Though cloud-based EHR systems help to access real-time patient data from multiple locations to enhance clinical documentation and are affordable, there are several risks associated with them. In an EHR system, patient documents are stored on external servers which can be accessed via the web using a computer with Internet connection. You will always have to depend upon cloud vendors to access EHR data and create backups. This reduces your control on data, which leads to potential risks. Let’s take a detailed look at the major risks and how to manage them.
Even though you will require only a monthly subscription for a cloud-based EHR system unlike the system that needs to be updated and upgraded every 5 or 6 months, the following risks exist for a web-based system.
- EHR Errors – There are several kinds of EHR vulnerabilities such as fault data entry (50 inches as 50 centimeters), unexpected conversion (4.5 as 45), selection of wrong file or field or repeated mistakes, which may lead to serious medical errors. As physicians constantly copy-paste data within the EHR to save their time without updating daily notes on patients, the minor errors are duplicated and transform into major errors. In the case of a cloud-based EHR, these kinds of errors will spread to all other documents in no time. Once this happens, it will be difficult for you to track the errors and your entire system will remain faulty. Transcribing physicians’ dictations into accurate documents with the help of professional transcriptionists or transcription services and populating the EHR fields with that data through discrete reportable transcription (DRT) technology is the best way to avoid this dilemma.

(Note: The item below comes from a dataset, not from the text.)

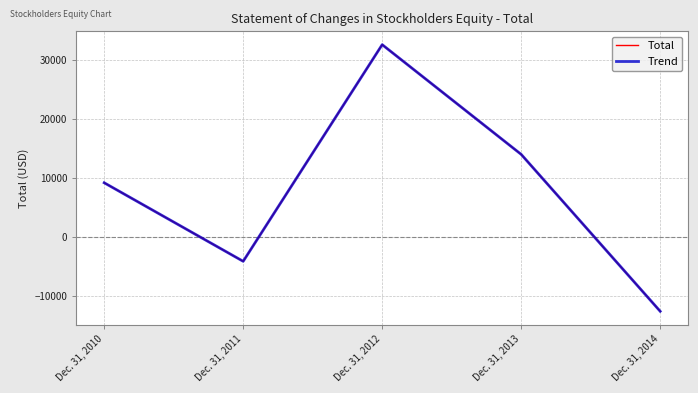

True or false: Total and Trend intersect in this chart.

False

- Internet Failure – Since the cloud-based EHR data is accessed via the web, Internet failure will drastically affect the entire working process. It was reported that in a recent Internet brownout, a number of small physician practices and clinics could not access the Practice Fusion (a free web-based electronic health record company) site and many of them sent their patients and staffs home. As it was not possible to log in to their system, physicians had no information about the patients, their problems or their co-pay involved. Canceling an entire day’s patient visits resulted in considerable financial loss to the practices.
- Data Security – Data breach is the most serious risk with a web-based system since the data is controlled by a third party vendor. Your data resides on the same database server thousands of other users are using and patient information may be compromised. Moreover, cloud vendors can mine your clinical data and even sell them to other companies. As per the HIPAA Security Rule, cloud vendors are allowed to create, receive, maintain or transmit electronic personal health information on behalf of a practice only if it has obtained satisfactory assurances that the vendor will safeguard the information in an appropriate manner. Apart from making an HIPAA-compliant contract, you should also include the following things in the contract:
- When and how your practice has access to the data and how to obtain that access
- How security is assured
- Where data backups are stored, how often they are stored and how they are accessed
- If the data is stored offshore, what local rules and laws pertain to data security
- How frequently the services need to be upgraded and how common downtime is
A 2012 report by the Centers for Disease Control and Prevention says that around 41% of healthcare providers were using cloud based EHR systems in their practice while a study by MarketsandMarkets points out that cloud computing would grow by 20% in healthcare until 2017. As cloud-based EHR adoption is increasing, there is an urgent need for practices to become aware of these risks and take efforts to manage them.